Fla. Firm Attempts to One-Up SS

30 September 1999
A Florida-based transaction security provider is claiming that the Secure Socket Layer (SSL) protocol is susceptible to criminal attacks that could cost investors and companies millions of dollars. The firm, Digital Bond, also claims that it has developed superior technology.

The company performed a demonstration this week at Comdex Miami in an effort to expose the SSL protocol's vulnerability. The demonstration showed how it was possible to capture User ID/Password pairs. This would allow criminals to trade stocks with other people's money and thus make money by manipulating stock prices.

"Internet brokerages and other e-commerce sites are using an inappropriate security protocol to protect their transactions", Digital Bond President Dale Peterson said. "The Secure Socket Layer protocol offers encryption for privacy, but it offers no transaction security. Criminals can exploit this misuse of security technology to steal money."

To address the security flaw, the company has developed an Internet transaction security protocol and system. The DigibondTM system, developed for online investors, is designed to authenticate the consumer and merchant identities; authenticate the transaction details; provide non-repudiation and enables irrefutable dispute resolution.

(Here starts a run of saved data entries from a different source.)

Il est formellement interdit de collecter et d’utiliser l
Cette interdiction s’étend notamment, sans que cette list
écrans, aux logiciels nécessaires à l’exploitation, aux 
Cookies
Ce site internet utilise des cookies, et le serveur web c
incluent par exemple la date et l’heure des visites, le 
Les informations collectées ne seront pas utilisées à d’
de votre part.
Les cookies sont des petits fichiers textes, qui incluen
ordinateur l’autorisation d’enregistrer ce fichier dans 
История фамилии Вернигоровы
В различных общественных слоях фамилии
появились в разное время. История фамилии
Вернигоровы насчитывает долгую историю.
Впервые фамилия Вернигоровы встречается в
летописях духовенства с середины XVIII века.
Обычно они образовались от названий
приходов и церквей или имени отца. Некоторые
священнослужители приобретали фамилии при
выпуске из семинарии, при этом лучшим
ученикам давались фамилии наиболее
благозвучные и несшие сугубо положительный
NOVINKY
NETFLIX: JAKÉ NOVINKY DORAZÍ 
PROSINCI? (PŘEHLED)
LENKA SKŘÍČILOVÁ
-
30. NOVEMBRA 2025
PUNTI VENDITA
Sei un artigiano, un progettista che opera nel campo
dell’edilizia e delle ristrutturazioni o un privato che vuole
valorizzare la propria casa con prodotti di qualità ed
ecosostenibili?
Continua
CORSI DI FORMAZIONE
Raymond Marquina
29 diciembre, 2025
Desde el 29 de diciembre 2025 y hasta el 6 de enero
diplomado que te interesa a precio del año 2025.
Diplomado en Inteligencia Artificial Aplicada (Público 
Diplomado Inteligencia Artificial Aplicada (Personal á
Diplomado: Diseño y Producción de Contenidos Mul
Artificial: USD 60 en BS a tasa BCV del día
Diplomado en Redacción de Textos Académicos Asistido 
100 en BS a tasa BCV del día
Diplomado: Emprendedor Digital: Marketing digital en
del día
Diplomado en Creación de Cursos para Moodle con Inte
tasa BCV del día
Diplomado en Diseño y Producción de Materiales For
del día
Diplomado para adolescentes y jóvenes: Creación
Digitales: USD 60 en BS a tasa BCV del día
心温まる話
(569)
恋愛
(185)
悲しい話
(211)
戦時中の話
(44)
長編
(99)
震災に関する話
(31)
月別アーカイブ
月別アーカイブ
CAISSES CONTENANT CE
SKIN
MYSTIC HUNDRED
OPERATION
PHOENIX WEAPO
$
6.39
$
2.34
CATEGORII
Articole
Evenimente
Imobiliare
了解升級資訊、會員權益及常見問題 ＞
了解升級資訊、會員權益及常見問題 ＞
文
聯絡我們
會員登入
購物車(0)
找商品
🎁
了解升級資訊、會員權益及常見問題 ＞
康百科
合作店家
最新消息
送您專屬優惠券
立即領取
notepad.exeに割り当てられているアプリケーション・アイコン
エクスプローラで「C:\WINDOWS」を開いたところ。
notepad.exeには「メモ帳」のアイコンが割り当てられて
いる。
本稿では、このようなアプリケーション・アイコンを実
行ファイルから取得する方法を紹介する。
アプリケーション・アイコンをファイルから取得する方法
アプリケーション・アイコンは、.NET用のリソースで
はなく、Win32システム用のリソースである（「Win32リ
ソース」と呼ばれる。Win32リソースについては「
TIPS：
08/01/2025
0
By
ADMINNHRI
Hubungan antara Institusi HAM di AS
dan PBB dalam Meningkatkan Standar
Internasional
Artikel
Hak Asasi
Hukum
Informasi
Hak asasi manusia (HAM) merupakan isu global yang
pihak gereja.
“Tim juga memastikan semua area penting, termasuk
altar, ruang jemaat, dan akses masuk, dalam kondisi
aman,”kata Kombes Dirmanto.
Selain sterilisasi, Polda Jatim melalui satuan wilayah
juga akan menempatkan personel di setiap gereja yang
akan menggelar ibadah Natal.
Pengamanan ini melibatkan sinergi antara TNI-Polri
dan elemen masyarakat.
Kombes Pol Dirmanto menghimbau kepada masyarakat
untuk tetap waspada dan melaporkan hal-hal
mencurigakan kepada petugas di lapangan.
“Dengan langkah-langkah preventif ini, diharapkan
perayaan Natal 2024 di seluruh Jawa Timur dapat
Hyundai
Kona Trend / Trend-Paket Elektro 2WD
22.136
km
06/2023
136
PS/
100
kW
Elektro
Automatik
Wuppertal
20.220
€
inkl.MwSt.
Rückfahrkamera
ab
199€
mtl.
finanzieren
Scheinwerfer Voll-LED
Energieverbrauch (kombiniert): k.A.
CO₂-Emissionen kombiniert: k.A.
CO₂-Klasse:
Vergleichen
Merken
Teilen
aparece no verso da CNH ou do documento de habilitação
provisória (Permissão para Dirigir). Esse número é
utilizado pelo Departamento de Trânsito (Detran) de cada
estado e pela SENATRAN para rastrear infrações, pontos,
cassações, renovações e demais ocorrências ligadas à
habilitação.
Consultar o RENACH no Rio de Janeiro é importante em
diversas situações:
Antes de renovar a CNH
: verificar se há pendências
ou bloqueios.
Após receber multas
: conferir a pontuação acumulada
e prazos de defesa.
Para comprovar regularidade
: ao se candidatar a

Online investors using the Digibond system will be issued a smart card (a credit card with an embedded security chip) which will sign every order and validate every receipt. The idea is, without the card and the password, no one can trade on your account.

"People require ATM cards to withdraw $60 in cash," Peterson said. "Certainly a stock transaction costing $10,000 or more requires at least the same level of security."

The firm says experts at Carnegie Mellon University are reviewing the protocol, and the results will be published this year along with the protocol.

SSL, an encryption overlay system, is recognized as one of the Internets most highly secure transaction protocols. Digital Boond claims that the protocol's 128 bit encryption capabilities give consumers a false sense of security. To back up its claims it has issued a white paper that it says details criminal attacks against SSL protected transactions.